## PROMPT
Exclude the images and repeat all remaining entries exactly.
* * * * * * * * *
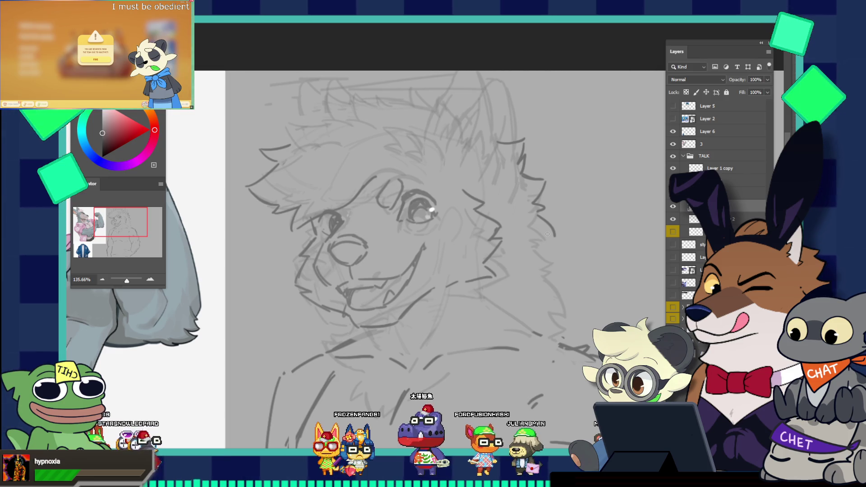
left_click(673, 206)
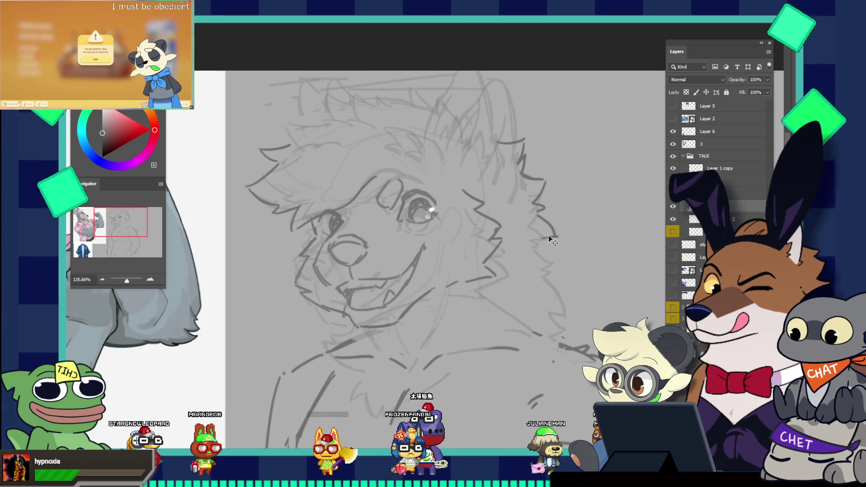
key("b")
left_click_drag(543, 239, 558, 237)
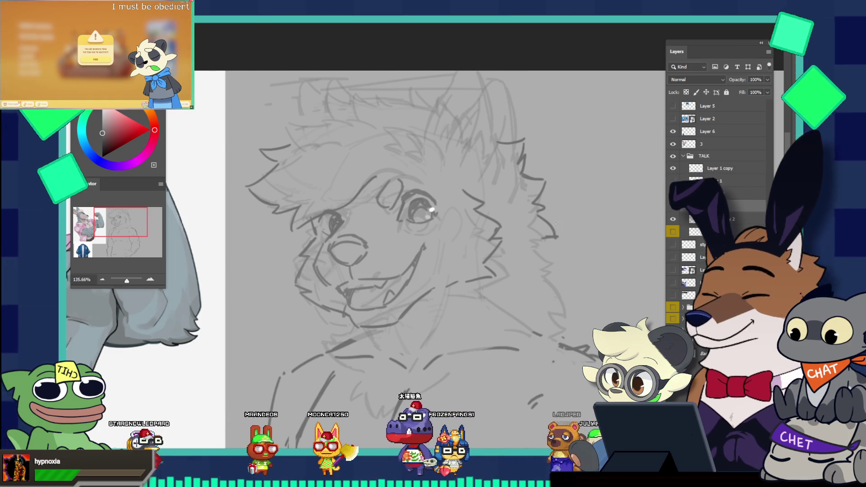
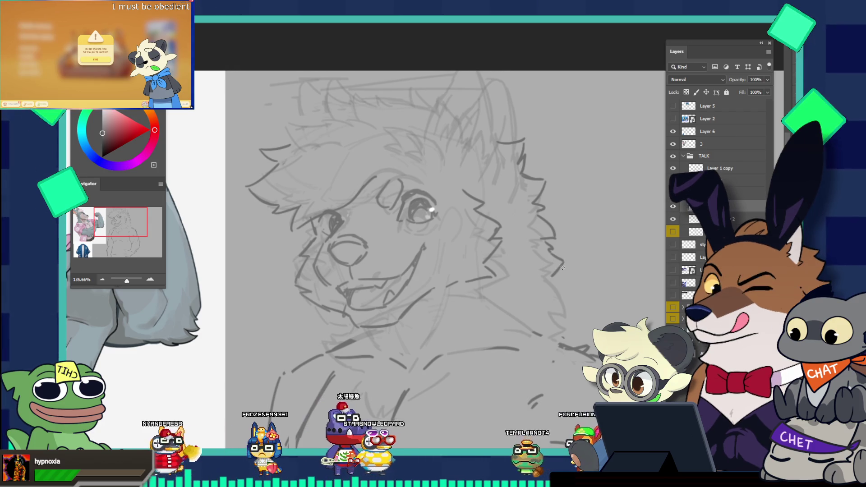
- Add a short fur stroke to the wolf sketch and zoom out to show the kangaroo reference
left_click_drag(551, 276, 561, 265)
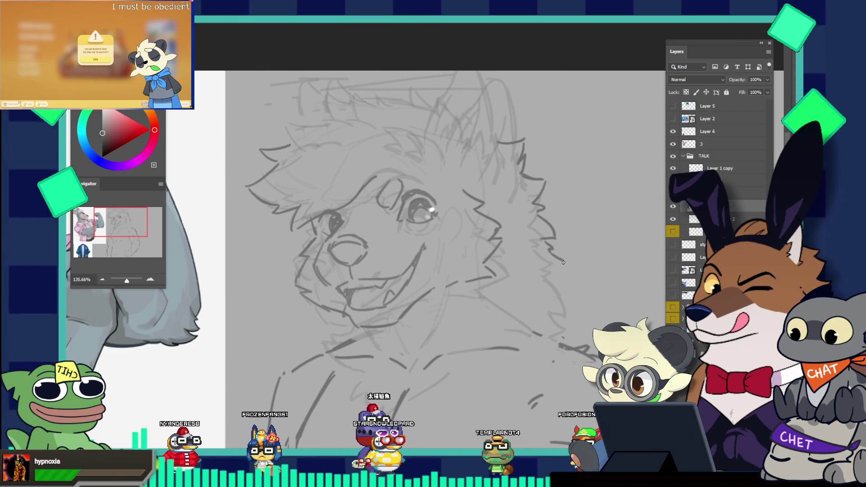
key("v")
key("b")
* * * * * * * * *
## EXERCISE RESPONSE
left_click(673, 206)
key("b")
left_click_drag(543, 239, 558, 237)
- Add a short fur stroke to the wolf sketch and zoom out to show the kangaroo reference
left_click_drag(551, 276, 561, 265)
key("v")
key("b")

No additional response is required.